The four will try to agree on a European position on the vote, which could see a member country leave the bloc for the first time ever, ahead of a summit of EU leaders in Brussels starting on Tuesday.
Parliamentary leaders were meeting separately, and European commissioners — the EU's executive body — could hold separate talks later.
EU officials have been aware of the possibility that a British vote to leave might come, but while the possibility of an exit is enshrined in EU law no one is sure how a departure would play out.
The head of the biggest bloc in the parliament fired an early warning shot at Prime Minister David Cameron that Britain should expect no free ride as it negotiates its departure.
"There cannot be any special treatment for the United Kingdom.
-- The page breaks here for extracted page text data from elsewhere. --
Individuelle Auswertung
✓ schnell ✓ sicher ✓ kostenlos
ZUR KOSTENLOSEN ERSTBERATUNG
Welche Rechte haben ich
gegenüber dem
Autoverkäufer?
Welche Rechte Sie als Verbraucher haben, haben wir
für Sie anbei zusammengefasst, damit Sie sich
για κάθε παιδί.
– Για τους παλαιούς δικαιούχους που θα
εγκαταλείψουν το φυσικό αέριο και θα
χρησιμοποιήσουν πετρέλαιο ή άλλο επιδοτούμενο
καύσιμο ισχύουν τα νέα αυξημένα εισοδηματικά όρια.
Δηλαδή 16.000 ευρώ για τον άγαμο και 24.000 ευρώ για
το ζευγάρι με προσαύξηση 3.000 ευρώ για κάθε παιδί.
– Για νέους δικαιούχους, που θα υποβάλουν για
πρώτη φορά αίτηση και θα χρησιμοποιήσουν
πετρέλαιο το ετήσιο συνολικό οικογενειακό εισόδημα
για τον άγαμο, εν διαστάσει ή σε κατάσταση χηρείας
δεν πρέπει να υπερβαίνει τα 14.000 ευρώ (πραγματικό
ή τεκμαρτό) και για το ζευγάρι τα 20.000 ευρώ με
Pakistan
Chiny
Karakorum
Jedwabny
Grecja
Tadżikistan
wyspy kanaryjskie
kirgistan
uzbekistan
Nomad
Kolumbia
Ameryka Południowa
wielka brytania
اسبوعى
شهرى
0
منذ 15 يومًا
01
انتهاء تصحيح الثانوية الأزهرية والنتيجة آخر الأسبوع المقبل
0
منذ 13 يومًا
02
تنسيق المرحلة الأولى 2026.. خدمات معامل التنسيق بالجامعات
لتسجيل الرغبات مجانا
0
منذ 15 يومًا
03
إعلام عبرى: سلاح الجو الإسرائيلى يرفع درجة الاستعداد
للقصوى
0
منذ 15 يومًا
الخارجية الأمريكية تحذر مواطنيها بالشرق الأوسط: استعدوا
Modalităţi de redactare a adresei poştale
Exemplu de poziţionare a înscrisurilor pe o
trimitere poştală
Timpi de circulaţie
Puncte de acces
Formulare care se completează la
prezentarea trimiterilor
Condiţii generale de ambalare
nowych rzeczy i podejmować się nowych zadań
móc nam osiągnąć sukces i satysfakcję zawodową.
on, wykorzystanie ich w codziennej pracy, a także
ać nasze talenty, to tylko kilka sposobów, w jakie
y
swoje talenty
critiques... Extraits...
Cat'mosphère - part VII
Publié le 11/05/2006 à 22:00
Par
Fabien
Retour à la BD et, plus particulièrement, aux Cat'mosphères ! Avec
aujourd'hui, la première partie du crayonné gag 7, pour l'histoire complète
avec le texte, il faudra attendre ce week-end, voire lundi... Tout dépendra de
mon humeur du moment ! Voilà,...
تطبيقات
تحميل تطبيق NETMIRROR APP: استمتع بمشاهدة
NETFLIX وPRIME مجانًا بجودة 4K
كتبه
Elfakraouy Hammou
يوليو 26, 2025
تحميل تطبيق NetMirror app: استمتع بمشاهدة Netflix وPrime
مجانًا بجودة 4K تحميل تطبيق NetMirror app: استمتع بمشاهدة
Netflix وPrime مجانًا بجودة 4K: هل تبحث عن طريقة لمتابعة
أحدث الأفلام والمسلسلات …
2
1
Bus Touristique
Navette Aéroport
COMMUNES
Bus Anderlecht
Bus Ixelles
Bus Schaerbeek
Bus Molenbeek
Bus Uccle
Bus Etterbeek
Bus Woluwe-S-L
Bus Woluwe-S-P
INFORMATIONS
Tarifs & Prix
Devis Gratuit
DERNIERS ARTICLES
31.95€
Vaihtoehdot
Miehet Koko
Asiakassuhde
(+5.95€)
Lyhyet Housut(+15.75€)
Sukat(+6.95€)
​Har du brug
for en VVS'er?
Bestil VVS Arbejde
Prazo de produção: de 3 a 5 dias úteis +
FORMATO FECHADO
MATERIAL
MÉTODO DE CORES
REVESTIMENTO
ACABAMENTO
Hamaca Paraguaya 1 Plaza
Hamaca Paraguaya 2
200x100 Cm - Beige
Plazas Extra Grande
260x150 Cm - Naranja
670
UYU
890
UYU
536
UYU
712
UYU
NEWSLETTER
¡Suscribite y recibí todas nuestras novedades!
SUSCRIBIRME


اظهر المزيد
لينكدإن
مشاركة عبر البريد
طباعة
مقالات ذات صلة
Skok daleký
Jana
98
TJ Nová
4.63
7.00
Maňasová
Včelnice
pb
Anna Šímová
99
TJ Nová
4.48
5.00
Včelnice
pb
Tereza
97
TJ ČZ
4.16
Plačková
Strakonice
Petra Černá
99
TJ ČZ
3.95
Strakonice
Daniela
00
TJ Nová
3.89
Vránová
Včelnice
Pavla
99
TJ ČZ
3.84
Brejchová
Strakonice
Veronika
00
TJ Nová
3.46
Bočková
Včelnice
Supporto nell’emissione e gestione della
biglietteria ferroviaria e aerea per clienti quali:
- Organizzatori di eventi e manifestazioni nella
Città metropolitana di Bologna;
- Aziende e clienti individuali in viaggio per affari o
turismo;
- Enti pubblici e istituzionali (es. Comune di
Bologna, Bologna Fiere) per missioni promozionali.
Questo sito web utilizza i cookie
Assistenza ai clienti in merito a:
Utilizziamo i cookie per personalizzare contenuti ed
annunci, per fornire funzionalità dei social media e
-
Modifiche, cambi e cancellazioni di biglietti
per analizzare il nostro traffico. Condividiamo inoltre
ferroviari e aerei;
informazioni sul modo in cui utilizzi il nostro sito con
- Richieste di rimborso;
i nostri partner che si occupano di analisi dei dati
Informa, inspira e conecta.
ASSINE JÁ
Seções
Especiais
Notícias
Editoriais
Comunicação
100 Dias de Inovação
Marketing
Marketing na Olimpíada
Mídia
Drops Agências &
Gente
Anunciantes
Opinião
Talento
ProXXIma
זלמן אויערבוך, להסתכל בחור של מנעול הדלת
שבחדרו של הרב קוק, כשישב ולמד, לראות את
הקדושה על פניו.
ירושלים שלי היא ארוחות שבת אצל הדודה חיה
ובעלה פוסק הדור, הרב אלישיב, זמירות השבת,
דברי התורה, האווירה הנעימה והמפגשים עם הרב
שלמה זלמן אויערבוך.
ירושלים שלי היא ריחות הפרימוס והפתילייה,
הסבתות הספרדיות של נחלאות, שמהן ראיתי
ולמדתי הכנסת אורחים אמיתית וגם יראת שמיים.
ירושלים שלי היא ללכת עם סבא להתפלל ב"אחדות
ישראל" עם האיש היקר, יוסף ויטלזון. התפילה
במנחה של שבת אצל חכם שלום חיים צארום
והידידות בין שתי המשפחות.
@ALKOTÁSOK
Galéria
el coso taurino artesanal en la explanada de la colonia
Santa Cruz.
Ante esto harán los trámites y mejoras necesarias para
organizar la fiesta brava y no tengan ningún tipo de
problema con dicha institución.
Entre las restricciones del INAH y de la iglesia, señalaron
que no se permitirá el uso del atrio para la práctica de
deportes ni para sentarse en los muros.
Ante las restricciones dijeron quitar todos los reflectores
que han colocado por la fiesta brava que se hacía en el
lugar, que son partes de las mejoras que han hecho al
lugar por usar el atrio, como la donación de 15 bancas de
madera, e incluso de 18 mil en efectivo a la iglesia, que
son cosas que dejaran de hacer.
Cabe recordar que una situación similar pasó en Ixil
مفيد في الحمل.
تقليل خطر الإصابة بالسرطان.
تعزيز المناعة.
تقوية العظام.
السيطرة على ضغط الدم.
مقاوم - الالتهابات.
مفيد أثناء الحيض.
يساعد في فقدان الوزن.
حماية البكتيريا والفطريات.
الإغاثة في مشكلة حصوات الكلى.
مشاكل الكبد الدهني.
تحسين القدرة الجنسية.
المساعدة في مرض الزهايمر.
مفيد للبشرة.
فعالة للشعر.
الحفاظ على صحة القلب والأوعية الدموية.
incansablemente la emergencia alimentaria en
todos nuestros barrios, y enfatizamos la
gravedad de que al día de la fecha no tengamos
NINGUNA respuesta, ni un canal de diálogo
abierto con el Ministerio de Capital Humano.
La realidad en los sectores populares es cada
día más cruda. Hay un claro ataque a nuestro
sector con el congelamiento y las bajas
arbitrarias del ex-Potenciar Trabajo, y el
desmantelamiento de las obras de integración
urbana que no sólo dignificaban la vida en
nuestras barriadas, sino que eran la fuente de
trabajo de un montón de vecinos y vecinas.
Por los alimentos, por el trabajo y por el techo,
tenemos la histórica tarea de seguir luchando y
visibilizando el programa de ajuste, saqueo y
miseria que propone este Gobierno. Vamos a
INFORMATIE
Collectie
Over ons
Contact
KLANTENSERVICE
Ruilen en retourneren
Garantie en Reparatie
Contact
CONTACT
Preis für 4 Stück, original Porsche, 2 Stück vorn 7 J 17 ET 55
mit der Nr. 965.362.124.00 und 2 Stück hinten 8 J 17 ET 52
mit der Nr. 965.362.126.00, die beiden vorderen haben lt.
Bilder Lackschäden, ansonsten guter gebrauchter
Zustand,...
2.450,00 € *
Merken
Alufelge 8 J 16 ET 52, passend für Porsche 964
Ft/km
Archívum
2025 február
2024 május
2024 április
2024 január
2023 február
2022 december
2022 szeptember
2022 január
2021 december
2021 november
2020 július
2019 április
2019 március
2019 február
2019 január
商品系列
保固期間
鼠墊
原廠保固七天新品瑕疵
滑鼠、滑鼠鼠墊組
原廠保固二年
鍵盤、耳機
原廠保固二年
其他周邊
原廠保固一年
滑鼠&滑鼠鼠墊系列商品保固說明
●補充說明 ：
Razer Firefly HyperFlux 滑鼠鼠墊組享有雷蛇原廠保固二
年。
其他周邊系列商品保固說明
The British people have expressed their wish to leave the EU. Leave means leave. The times of cherry-picking are over," European Peoples Party leader Manfred Weber said.
He insisted that the exit negotiations "should be concluded within two years."
This insistence on a "hard exit" is aimed at discouraging other countries from wanting to leave the bloc in the belief that they might be able to negotiate a comfortable partnership from the outside.
Many European officials fear the U.K. vote will play into the hands of the far right and left and fuel calls for referendums in other countries.
The exit vote also raises troubling questions about the future of Europe in the wake of the economic crisis, concern about Greece's place in the euro and the EU's inability to manage the refugee emergency.